Reconhecer os sintomas associados à vaginose é crucial para que a mulher busque orientação médica e saiba que a condição tem cura. O principal indicador é um aumento na quantidade de secreção vaginal, que geralmente apresenta cor cinza ou branca e consistência fina, além de um cheiro característodo, muitas vezes descrito como "peixe", que costuma ficar mais forte após a relação sexual. Acompanhamento desses sintomas, sem necessariamente haver coceira ou dor, diferencia a vaginose de outras infecções como a candidíase ou a trichomoníase.

Algumas mulheres também relatam sensação de irritação leve ou ardor ao urinar, embora a dor intensa seja mais comum em outras patologias. O diagnóstico precoce, baseado nesses sinais, permite uma intervenção mais rápida, evitando que a condição se cronifique ou se associe a complicações, como aumento do risco de contrair outras infecções sexualmente transmissíveis. Identificar os sintomas é, portanto, fundamental para um tratamento adequado.

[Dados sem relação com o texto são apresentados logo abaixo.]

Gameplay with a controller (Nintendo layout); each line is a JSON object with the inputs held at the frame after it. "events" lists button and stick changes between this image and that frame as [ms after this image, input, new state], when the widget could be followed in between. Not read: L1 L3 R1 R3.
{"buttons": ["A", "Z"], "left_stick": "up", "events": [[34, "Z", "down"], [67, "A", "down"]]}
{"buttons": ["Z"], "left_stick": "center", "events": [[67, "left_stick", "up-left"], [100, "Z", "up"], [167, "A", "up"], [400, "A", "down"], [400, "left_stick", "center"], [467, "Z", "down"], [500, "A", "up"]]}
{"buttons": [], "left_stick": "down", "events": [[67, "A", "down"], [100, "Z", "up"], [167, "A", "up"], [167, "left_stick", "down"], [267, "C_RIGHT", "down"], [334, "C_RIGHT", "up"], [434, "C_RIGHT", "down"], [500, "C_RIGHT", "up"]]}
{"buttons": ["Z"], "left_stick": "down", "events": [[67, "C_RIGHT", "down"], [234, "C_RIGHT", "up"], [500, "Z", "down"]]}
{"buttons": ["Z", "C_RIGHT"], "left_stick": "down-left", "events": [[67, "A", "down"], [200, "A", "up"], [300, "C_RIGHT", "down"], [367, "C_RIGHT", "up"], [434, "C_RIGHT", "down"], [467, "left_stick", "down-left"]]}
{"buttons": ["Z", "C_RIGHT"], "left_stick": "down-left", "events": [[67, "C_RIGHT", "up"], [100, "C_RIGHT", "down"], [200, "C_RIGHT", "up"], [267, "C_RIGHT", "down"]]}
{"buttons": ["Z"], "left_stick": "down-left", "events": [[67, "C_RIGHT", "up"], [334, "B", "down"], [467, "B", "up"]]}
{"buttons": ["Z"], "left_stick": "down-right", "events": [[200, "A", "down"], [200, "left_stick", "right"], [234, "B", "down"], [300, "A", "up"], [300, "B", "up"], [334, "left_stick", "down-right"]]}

Como prevenir e reduzir o risco de recorrência

Prevenir a vaginose começa pela manutenção de hábitos que respeitem o equilíbrio íntimo natural, combatendo diretamente as causas conhecidas. Uma das estratégias mais eficazes é optar por uma higiene simples: lavar apenas a parte externa com água ou um sabão neutro, evitando produtos que eliminem a flora benéfica. Escolher roupas íntimas de algodão e soltas, além de secar bem a região após banho ou exercícios, ajuda a manter um ambiente menos úmido, inibindo a proliferação bacteriana.

Vaginose bacteriana: o que é, sintomas e tratamentos
Vaginose bacteriana: o que é, sintomas e tratamentos

É igualmente importante reforçar o uso de preservativos durante a relação sexual, não apenas para prevenir doenças, mas também para reduzir a introdução de bactérias alheias. Uma alimentação equilibrada e o consumo de probióticos, como iogurtes naturais, podem fortalecer a microbiota intestinal e vaginal, oferecendo uma proteção extra. Ao adotar essas práticas, a mulher age diretamente sobre as causas da vaginose, criando uma barreira preventiva duradoura.

Em resumo, o que causa vaginose é um conjunto de fatores que levam ao rompimento do equilíbrio bacteriano vaginal, desde práticas de higiene inadequadas até alterações hormonais e comportamentais. Ao compreender essas causas, a mulher torna-se protagonista da sua saúde, sabendo que a prevenção e o tratamento adequado são possíveis quando se age com conhecimento. Consultar um profissional de saúde para um diagnóstico correto e orientações personalizadas continua sendo a melhor forma de lidar com essa condição de forma segura e eficaz.